## What you have to do
Find the line containing "thumb cmc: (162, 261)" in the listing below. Repeat it exactly, along with each following line up to and including the one containing "pinky tip: (260, 116)".

## Records to process
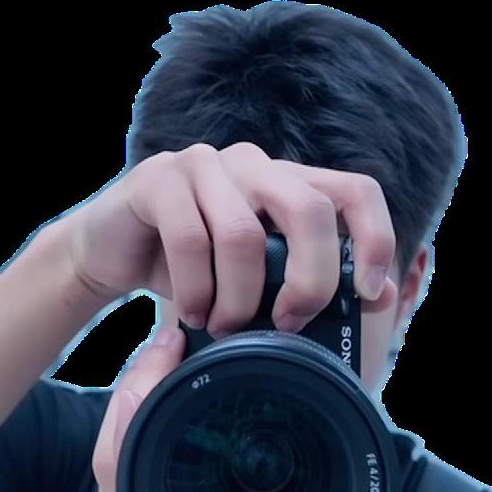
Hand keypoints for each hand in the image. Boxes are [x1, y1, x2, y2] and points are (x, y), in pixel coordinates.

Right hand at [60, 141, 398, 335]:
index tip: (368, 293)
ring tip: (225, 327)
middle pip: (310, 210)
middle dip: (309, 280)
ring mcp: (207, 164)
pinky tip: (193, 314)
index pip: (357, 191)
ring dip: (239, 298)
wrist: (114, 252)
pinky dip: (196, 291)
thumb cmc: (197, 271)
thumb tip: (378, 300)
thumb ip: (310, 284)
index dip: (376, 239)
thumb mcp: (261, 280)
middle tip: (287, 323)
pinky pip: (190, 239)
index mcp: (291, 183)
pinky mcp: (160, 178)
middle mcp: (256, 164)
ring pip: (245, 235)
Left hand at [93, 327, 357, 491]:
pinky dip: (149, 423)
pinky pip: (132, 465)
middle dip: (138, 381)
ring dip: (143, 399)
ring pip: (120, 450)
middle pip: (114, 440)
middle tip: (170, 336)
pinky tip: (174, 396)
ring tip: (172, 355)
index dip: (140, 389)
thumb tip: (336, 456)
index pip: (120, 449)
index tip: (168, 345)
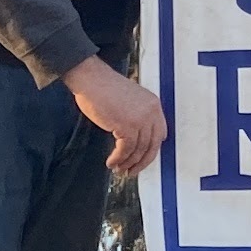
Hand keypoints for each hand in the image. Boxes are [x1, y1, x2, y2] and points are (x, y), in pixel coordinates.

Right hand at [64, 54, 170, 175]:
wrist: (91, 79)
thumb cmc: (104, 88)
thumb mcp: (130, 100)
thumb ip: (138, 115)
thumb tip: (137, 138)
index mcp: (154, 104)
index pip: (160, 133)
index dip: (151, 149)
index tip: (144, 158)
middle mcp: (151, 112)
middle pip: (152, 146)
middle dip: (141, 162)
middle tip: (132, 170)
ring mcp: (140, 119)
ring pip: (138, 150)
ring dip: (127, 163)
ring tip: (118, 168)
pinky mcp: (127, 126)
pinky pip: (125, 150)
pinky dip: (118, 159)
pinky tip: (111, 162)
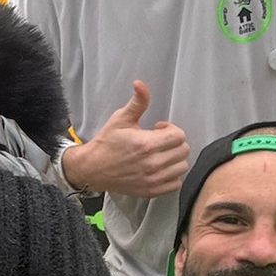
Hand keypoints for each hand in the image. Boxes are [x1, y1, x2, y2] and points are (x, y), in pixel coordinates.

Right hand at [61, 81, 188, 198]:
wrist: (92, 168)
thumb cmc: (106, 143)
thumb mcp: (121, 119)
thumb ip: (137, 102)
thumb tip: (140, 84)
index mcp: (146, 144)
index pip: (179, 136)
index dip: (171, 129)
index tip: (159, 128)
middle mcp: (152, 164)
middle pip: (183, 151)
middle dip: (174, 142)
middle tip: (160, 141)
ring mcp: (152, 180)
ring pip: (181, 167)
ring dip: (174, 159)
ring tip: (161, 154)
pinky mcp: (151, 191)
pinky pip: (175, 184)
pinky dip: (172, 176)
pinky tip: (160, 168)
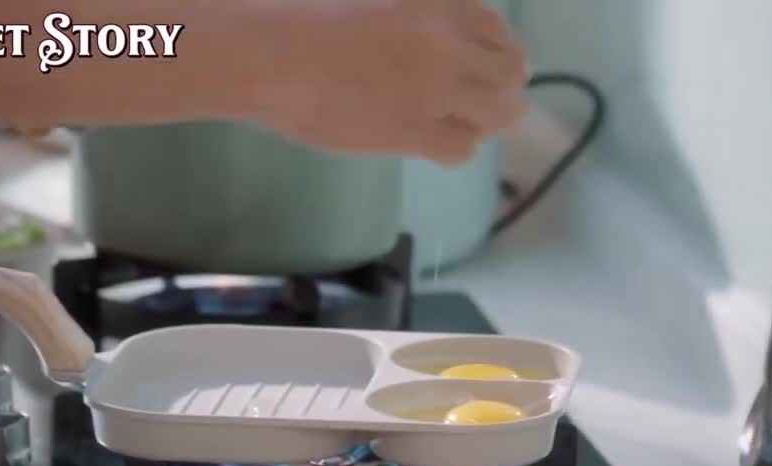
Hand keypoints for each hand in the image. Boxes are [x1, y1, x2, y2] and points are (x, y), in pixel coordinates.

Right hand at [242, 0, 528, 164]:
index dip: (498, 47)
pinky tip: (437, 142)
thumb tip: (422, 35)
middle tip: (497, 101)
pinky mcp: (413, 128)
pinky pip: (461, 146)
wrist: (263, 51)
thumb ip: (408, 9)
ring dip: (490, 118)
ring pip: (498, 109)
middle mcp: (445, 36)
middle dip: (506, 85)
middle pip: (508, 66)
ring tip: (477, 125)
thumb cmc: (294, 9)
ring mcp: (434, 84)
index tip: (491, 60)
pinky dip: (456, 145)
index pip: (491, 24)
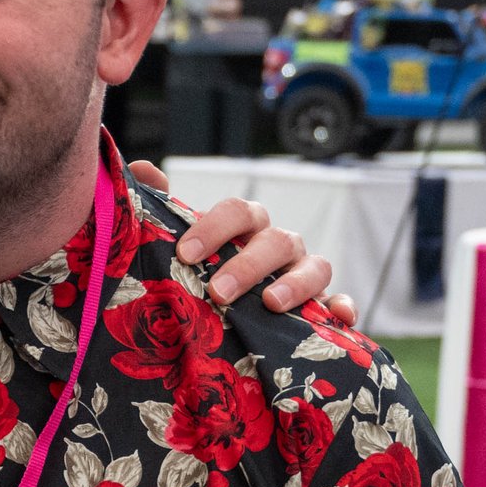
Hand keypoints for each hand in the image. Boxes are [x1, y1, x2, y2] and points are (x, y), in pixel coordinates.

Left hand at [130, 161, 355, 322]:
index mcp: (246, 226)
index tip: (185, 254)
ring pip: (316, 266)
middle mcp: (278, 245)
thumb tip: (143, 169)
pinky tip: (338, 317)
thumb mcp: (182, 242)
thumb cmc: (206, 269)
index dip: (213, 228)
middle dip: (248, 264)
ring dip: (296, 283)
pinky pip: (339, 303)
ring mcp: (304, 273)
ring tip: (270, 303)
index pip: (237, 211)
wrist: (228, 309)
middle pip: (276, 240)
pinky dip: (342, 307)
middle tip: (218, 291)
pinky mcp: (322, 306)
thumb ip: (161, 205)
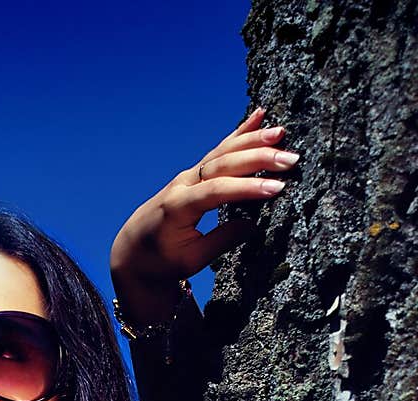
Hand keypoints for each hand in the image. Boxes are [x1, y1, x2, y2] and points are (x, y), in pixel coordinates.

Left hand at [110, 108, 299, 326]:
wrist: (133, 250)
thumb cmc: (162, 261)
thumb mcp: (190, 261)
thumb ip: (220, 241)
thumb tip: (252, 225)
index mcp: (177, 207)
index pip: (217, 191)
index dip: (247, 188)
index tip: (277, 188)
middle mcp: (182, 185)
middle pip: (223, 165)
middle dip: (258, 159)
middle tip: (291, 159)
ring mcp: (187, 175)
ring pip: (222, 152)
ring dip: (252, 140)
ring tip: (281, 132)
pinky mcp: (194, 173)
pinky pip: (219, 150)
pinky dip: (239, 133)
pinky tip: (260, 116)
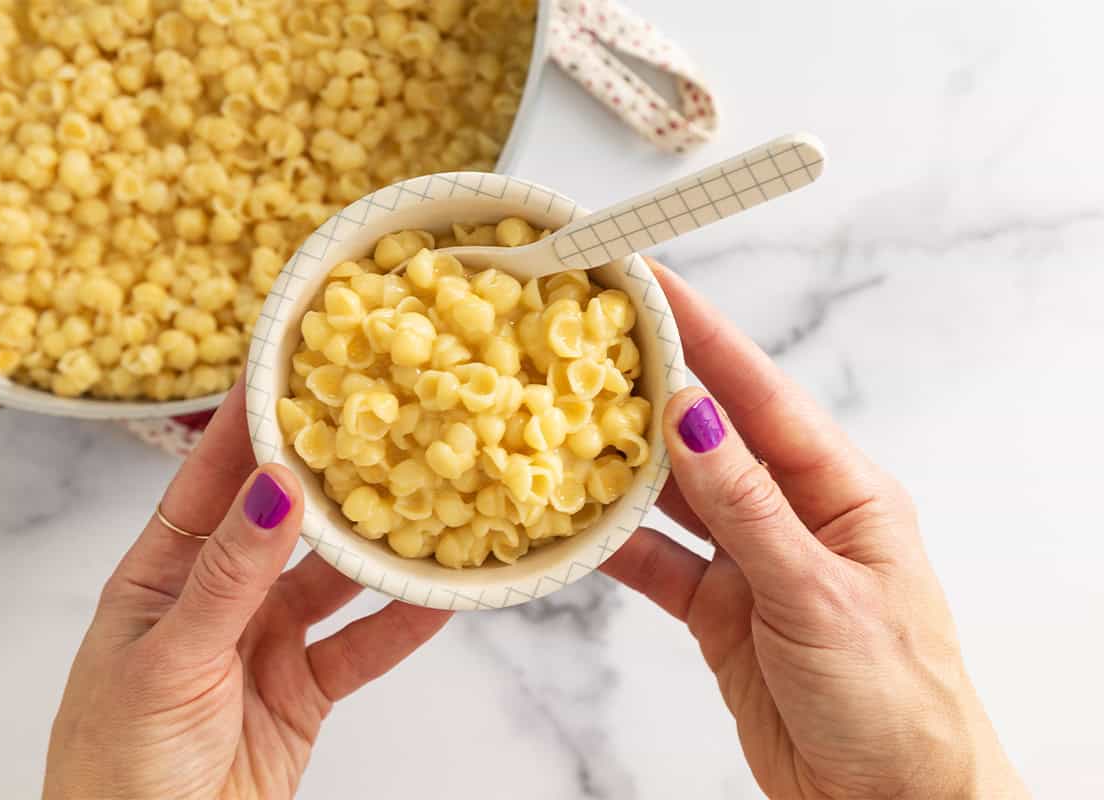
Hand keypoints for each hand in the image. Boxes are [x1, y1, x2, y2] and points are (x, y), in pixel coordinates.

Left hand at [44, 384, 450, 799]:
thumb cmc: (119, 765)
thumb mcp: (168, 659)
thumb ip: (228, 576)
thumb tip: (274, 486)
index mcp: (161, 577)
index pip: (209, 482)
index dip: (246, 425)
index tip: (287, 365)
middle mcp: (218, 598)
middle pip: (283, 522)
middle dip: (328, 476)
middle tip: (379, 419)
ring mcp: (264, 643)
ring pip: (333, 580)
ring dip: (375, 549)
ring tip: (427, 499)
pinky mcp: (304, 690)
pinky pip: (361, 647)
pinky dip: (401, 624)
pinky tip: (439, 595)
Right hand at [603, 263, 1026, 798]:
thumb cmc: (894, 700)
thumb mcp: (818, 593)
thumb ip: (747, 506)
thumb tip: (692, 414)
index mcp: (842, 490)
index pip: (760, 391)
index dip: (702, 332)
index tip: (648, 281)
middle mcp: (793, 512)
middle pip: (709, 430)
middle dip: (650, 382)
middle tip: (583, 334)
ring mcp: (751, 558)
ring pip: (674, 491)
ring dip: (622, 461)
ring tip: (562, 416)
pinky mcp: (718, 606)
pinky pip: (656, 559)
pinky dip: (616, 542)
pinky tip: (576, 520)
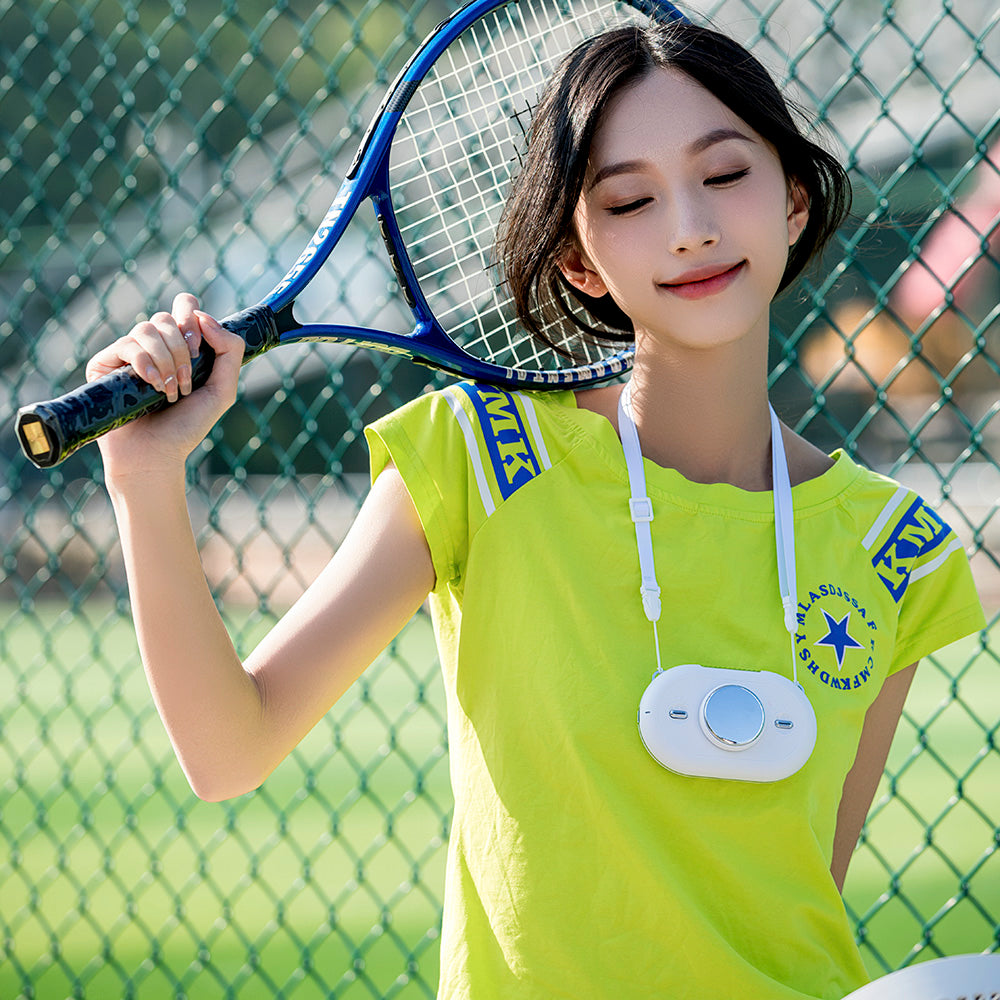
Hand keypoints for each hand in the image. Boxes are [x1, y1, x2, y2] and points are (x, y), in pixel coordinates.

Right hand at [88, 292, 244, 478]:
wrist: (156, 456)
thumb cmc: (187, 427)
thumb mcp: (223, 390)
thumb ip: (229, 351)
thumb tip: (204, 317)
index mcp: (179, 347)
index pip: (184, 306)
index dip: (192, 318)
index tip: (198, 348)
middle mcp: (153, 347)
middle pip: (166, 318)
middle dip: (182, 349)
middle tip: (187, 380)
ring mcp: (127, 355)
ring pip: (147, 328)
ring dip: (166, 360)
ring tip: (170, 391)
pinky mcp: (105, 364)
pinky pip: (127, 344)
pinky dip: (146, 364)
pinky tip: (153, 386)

## Task response
thumb cmc: (162, 261)
thumb mcp: (190, 261)
thumb ip: (220, 241)
thumb tip: (252, 225)
index mcp: (177, 207)
index pip: (217, 191)
index dip: (247, 188)
index tip: (277, 188)
middle mcp: (182, 185)
middle pip: (223, 165)
middle dip: (258, 159)
middle tip: (291, 159)
ring mcp: (187, 175)
ring pip: (222, 152)
ring dip: (252, 140)
ring tip: (281, 132)
pinky mcp: (194, 173)
pinky pip: (219, 150)
pinky dip: (239, 133)
pinky tip: (260, 116)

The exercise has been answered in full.